%%
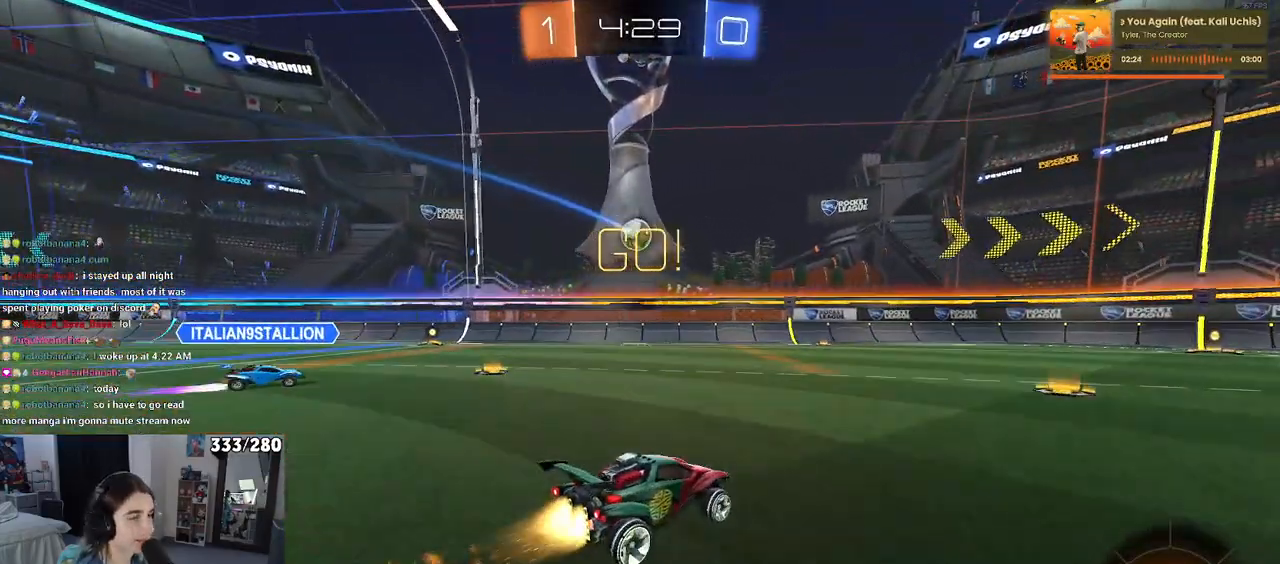
{"buttons": ["R1"], "left_stick": "center", "right_stick": "center", "events": [[217, "left_stick", "right"], [467, "left_stick", "center"]]}
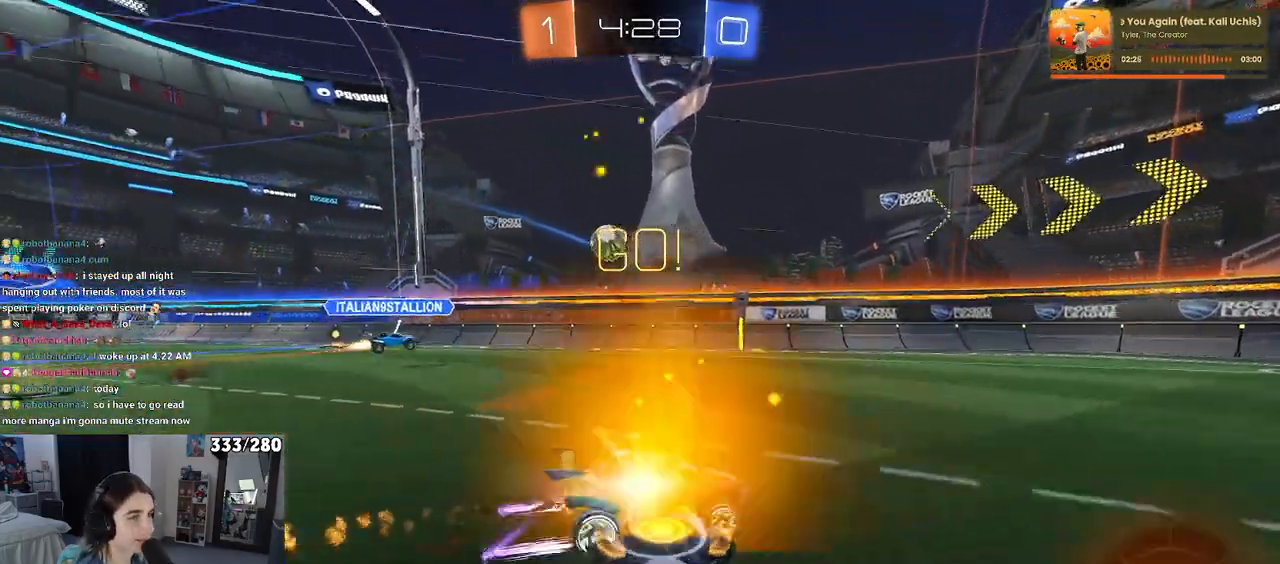
{"buttons": [], "left_stick": "right", "right_stick": "center", "events": [[17, "R1", "up"], [267, "left_stick", "right"]]}
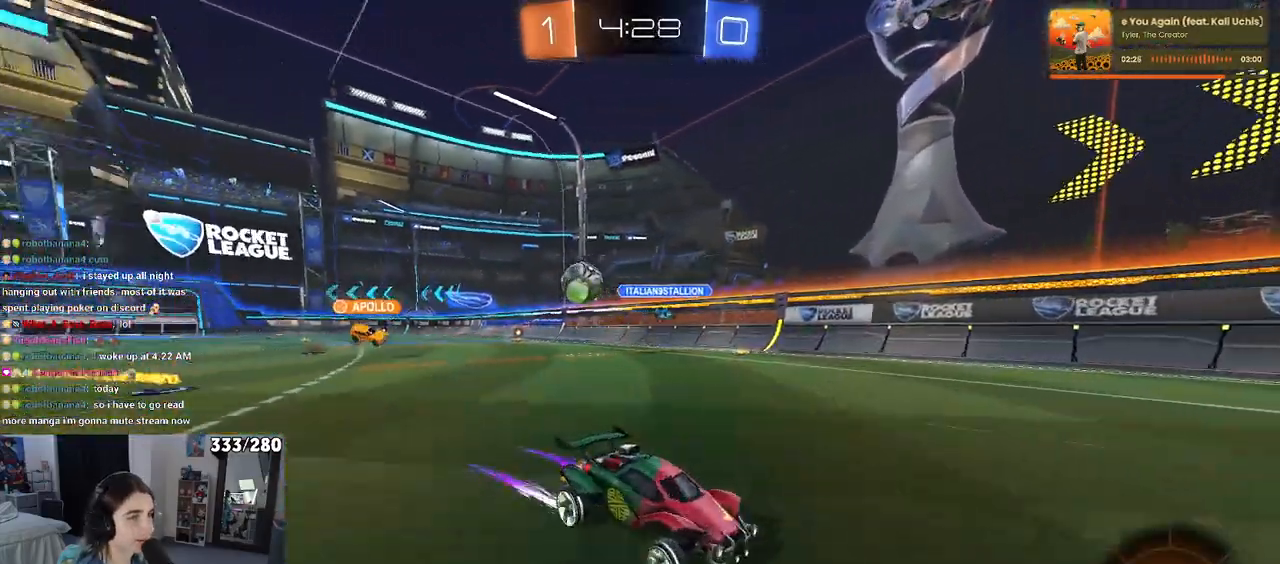
{"buttons": [], "left_stick": "right", "right_stick": "center", "events": [[83, "left_stick", "center"], [183, "SQUARE", "down"], [183, "left_stick", "right"], [400, "SQUARE", "up"]]}
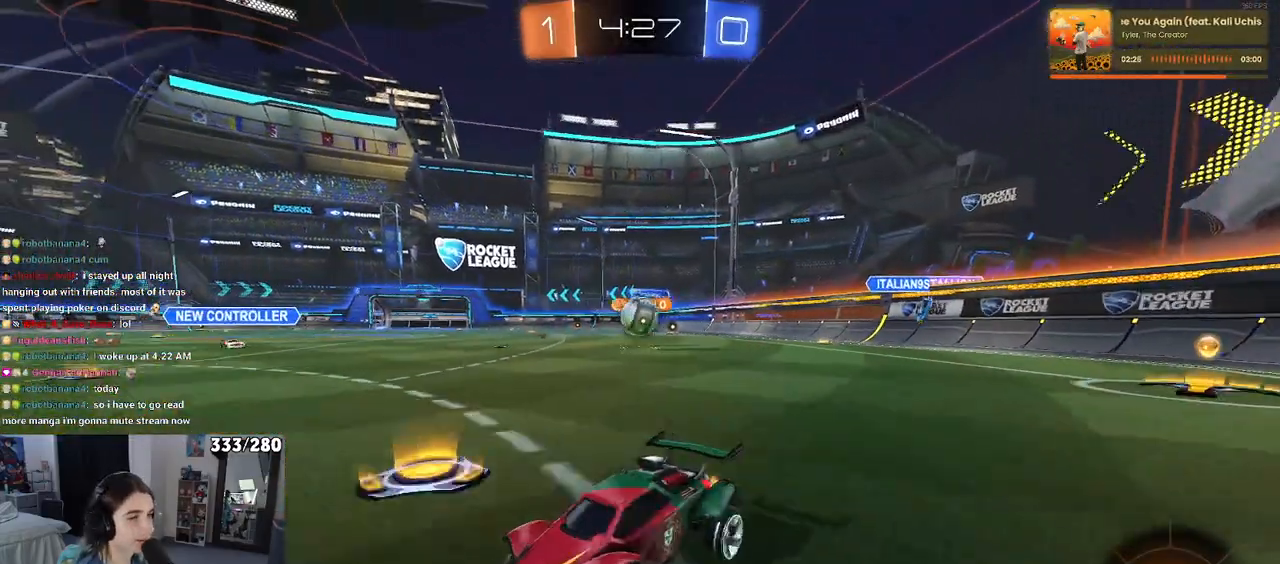
{"buttons": [], "left_stick": "left", "right_stick": "center", "events": [[317, "left_stick", "center"], [367, "left_stick", "left"]]}
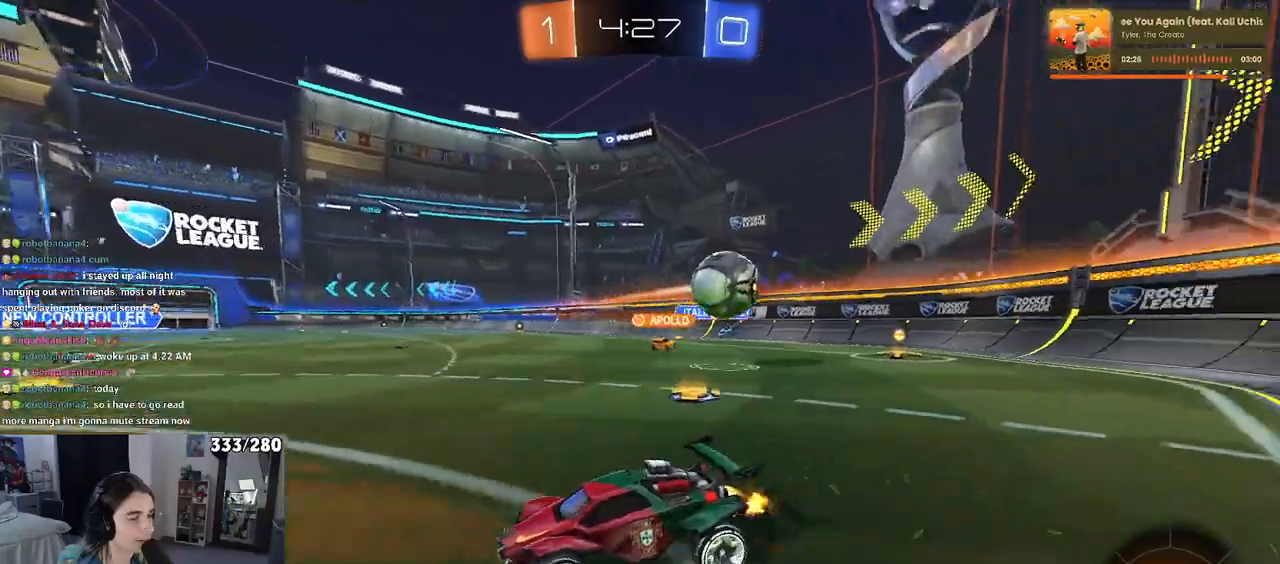
{"buttons": [], "left_stick": "center", "right_stick": "center", "events": [[250, "left_stick", "center"]]}
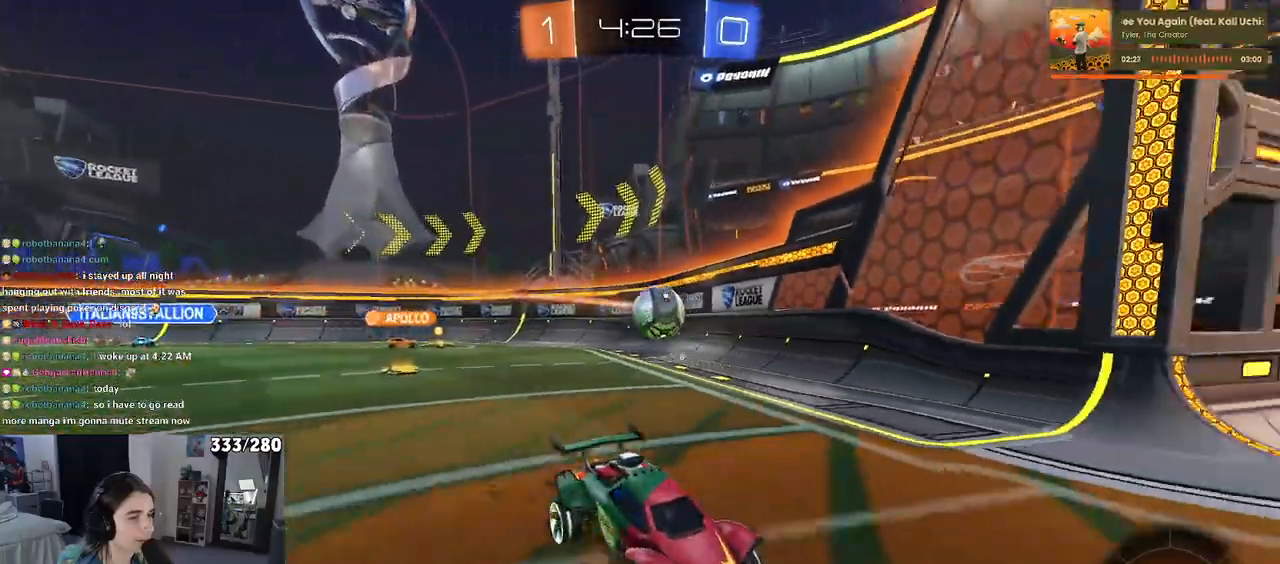
{"buttons": ["SQUARE"], "left_stick": "left", "right_stick": "center", "events": [[183, "left_stick", "left"], [433, "SQUARE", "down"]]}
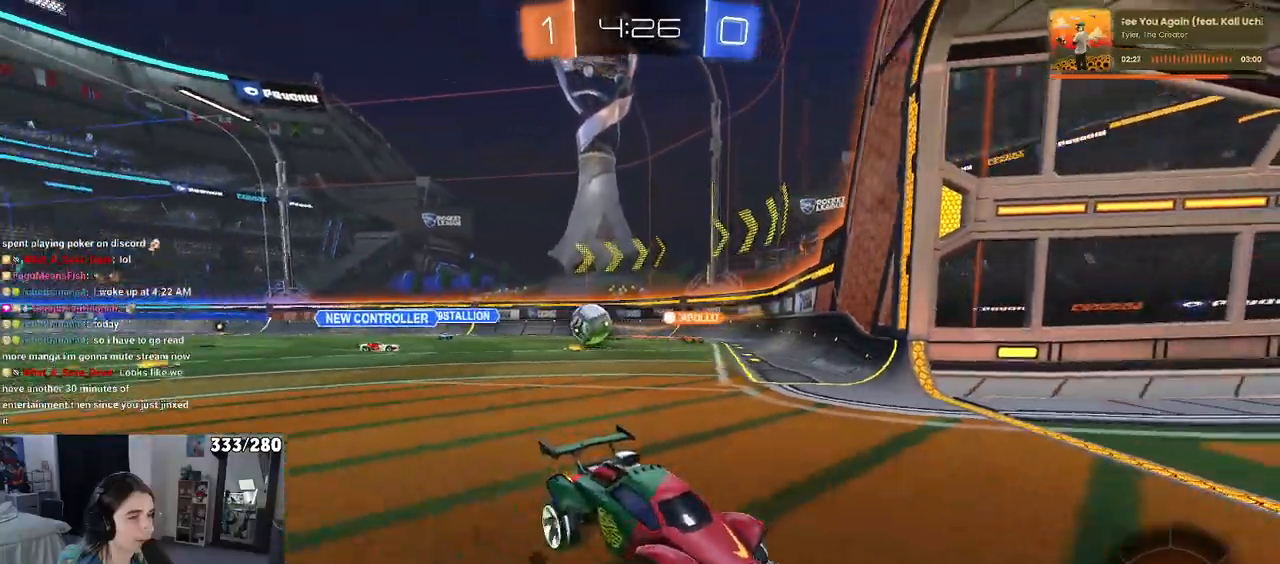
{"buttons": [], "left_stick": "left", "right_stick": "center", "events": [[67, "SQUARE", "up"]]}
%%
## WORK INSTRUCTION:
Return every line of the records exactly as given, pictures excluded.

## TASK SOLUTION:
{"buttons": ["R1"], "left_stick": "center", "right_stick": "center", "events": [[217, "left_stick", "right"], [467, "left_stick", "center"]]}
{"buttons": [], "left_stick": "right", "right_stick": "center", "events": [[17, "R1", "up"], [267, "left_stick", "right"]]}
{"buttons": [], "left_stick": "right", "right_stick": "center", "events": [[83, "left_stick", "center"], [183, "SQUARE", "down"], [183, "left_stick", "right"], [400, "SQUARE", "up"]]}
{"buttons": [], "left_stick": "left", "right_stick": "center", "events": [[317, "left_stick", "center"], [367, "left_stick", "left"]]}
{"buttons": [], "left_stick": "center", "right_stick": "center", "events": [[250, "left_stick", "center"]]}
{"buttons": ["SQUARE"], "left_stick": "left", "right_stick": "center", "events": [[183, "left_stick", "left"], [433, "SQUARE", "down"]]}
{"buttons": [], "left_stick": "left", "right_stick": "center", "events": [[67, "SQUARE", "up"]]}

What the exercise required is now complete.